- What to work on:
a: Answer these from the PersistentDualKeyContainer documentation, one line each:
(i) What variable must be returned under the contract at the top of the documentation?
(ii) What kind of object does getSources() basically enumerate?
(iii) What does getFeatureBinCount() return the length of?
b: List every method for which the PersistentDualKeyContainer documentation gives a full signature.
c: Resume the PersistentDualKeyContainer documentation after its last sentence.

- Excerpt:
Contract: The name of this method is a bit ambiguous. It must return the uniqueValuesNumber variable. This variable counts the number of different features there is in the pDKC, ie the number of different featureKeys put() has been called with.

getSources

public final java.util.Enumeration getSources()
Returns the enumeration of Objects used as sources in this PersistentDualKeyContainer. Caution: these are the actual keys, ie an object used as a source may not be returned if another object equal to the first one (considering hashCode() and equals()) had already been used as a source for this PersistentDualKeyContainer. Basically, it's an enumeration of IoAddrInterns.
Contract: Every different IoAddrIntern used as a source for put() must be present in the Enumeration result. "different" for two IoAddrInterns means they return false when called one another for equals().

getValues

public final java.util.Enumeration getValues()
Returns the enumeration of Objects used as features for this PersistentDualKeyContainer.
Caution: these are the actual keys, ie an object used as a feature may not be returned if another object equal to the first one (considering hashCode() and equals()) had already been used as a feature for this DualKeyContainer. Thus, this object would be the one returned. It is an enumeration of DeInterns.
Contract: Same as getSources(), except it returns an Enumeration of DeInterns and not IoAddrInterns.

getSourceBinCount

public final int getSourceBinCount()
Returns the length of the base array in the PersistentIrfHashtable by source.
Returns:
count of bins valuesBySouce table

getFeatureBinCount

public final int getFeatureBinCount()
Returns the length of the base array in the PersistentIrfHashtable by feature.
Returns:
count of bins sourcesByValue table

getActualSource

public final java.lang.Object getActualSource(java.lang.Object source)
When a value is stored, it appears in a FeatureList corresponding to its source (a key of a hashtable). But the key in the hashtable may not be the object the value was stored with. This method gives this object from the object used as a source. This way, information about the FeatureList of sources (like its size, ...) can be stored in the key used to access this list.
Contract: This method incarnates the problem addressed several times: two IoAddrInterns may return true but still be different objects. The only condition for this is that they "represent" the same IRF_Document. But IoAddrInterns contains more data than just a reference to a document. Thus, to gather information in the IoAddrIntern concerning a document, this method must be called to ensure the correct IO_AdrIntern is actually used.

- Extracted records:
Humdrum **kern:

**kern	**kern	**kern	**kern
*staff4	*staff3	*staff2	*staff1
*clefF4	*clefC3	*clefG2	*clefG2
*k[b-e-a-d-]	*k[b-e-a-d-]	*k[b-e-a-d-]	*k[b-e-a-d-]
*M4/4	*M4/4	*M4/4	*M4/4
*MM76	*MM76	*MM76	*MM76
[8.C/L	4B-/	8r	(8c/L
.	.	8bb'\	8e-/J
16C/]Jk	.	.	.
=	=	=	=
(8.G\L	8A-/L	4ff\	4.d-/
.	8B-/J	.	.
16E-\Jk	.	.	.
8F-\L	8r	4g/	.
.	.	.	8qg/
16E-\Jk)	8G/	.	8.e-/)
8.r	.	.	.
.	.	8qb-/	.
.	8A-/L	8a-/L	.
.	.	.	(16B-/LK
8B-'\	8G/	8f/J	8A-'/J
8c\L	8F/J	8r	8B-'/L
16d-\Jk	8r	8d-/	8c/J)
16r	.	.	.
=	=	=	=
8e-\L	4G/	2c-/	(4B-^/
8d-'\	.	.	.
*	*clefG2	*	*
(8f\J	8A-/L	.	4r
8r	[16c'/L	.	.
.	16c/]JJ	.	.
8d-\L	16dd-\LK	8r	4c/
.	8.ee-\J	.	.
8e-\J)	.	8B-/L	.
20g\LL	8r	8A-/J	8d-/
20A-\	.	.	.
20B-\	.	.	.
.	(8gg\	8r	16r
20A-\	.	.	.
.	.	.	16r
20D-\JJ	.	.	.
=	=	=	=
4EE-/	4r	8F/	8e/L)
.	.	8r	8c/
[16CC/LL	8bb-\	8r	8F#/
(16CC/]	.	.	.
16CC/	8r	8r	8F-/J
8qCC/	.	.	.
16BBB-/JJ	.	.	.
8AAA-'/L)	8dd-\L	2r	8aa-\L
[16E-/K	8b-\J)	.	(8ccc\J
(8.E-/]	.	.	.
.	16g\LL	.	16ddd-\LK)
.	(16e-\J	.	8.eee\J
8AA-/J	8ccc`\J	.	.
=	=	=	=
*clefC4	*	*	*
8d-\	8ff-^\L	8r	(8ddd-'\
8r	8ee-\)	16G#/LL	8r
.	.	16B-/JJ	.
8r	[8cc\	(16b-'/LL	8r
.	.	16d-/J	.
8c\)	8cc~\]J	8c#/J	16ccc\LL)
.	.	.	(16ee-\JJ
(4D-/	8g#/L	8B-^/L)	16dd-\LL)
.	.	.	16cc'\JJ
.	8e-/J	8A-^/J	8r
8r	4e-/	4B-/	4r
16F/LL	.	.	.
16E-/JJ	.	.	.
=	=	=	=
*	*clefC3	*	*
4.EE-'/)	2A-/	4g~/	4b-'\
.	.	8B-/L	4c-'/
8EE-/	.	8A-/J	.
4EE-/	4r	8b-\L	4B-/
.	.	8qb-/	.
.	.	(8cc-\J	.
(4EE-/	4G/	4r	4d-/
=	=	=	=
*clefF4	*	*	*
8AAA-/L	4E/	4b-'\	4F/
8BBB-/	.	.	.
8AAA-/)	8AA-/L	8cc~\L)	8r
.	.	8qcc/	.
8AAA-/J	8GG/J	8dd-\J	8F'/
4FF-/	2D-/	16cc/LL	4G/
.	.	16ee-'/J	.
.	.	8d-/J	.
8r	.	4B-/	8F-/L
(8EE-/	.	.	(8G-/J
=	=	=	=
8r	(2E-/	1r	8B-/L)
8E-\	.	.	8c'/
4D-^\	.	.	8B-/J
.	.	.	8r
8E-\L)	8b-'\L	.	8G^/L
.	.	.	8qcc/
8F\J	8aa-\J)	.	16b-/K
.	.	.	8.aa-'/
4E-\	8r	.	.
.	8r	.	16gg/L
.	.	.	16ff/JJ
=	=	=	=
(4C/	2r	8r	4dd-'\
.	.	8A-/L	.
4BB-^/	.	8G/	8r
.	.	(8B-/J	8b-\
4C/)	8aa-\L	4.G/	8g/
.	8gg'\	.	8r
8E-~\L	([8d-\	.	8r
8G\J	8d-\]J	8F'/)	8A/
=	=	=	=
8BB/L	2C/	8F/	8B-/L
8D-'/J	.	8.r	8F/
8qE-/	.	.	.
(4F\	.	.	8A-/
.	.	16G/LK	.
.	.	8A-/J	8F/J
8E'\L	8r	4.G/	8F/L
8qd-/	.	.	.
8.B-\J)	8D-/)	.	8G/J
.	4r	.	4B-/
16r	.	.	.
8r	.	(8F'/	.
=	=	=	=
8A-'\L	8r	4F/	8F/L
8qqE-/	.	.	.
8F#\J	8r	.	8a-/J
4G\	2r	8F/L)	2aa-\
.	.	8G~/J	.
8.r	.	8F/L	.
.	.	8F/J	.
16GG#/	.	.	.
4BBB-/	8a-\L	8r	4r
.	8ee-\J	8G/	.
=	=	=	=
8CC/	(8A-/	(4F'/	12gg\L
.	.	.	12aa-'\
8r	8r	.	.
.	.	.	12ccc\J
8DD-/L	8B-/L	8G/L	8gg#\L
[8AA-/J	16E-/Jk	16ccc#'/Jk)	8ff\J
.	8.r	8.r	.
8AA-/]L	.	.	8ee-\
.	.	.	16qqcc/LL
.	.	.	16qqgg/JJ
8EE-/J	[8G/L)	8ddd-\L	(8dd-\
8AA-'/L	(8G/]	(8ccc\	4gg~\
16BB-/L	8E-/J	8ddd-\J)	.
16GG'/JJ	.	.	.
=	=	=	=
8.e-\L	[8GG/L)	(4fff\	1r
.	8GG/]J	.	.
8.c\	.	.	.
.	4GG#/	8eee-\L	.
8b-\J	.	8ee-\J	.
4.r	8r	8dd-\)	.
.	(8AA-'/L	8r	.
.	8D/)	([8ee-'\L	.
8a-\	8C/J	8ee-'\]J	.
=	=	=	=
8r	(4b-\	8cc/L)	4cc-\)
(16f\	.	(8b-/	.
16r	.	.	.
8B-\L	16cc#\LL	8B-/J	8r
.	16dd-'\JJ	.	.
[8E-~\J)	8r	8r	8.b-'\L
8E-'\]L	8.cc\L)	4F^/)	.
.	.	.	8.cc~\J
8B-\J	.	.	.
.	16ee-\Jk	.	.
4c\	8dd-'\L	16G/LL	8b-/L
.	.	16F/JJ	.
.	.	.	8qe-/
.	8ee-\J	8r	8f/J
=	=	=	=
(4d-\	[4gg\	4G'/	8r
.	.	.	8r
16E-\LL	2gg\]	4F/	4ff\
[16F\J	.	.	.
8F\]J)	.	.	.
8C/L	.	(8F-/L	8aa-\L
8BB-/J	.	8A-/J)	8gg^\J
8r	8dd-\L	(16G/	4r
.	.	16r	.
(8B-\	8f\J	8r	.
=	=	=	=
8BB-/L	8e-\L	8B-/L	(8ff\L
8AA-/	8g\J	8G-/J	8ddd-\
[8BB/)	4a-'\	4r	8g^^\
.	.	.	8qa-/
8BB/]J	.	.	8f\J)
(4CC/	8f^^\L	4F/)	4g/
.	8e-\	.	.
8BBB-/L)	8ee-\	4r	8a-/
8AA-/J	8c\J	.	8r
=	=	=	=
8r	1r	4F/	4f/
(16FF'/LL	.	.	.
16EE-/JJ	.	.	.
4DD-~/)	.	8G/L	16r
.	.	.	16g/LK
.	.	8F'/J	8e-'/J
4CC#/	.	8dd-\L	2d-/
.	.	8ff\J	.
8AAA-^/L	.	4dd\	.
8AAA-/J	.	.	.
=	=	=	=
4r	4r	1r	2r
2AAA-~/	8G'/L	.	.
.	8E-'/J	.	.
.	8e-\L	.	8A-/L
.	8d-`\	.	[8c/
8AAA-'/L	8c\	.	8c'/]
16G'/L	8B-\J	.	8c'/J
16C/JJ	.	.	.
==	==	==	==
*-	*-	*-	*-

- Final answers:
a:
(i) The uniqueValuesNumber variable.
(ii) IoAddrInterns.
(iii) The base array in the PersistentIrfHashtable by feature.

b: getSources, getValues, getSourceBinCount, getFeatureBinCount, getActualSource

c:
See Also:
PersistentIrfHashtable.getActualKey(java.lang.Object)

getActualFeature

public final java.lang.Object getActualFeature(java.lang.Object feature)
When a value is stored, it appears in a FeatureList corresponding to its feature (a key of a hashtable). But the key in the hashtable may not be the object the value was stored with. This method gives this object from the object used as a feature. Thus, information about the values stored for a feature can be stored in the key (the feature).
Contract: The problem to understand here is the same as in getActualSource(): DeInterns and DEs can be considered equals as soon as they represent the same data, not necessarily in the same place. The storage in the PDKC must takes this in account.
See Also:
PersistentIrfHashtable.getActualKey(java.lang.Object)

clear

public void clear()
Clears both tables.

getNumberOfValuesFor

public final int getNumberOfValuesFor(java.lang.Object source)
Gives the number of features stored for the given source.
Parameters:
source - the source for which the number of values will be computed.
Returns:
The number of values,
0 if the source doesn't appear.

getNumberOfSourcesFor

public final int getNumberOfSourcesFor(java.lang.Object feature)
Gives the number of sources containing the given feature.
Parameters:
feature - the feature for which the number of sources will be computed.
Returns:
The number of sources,
0 if the feature doesn't appear.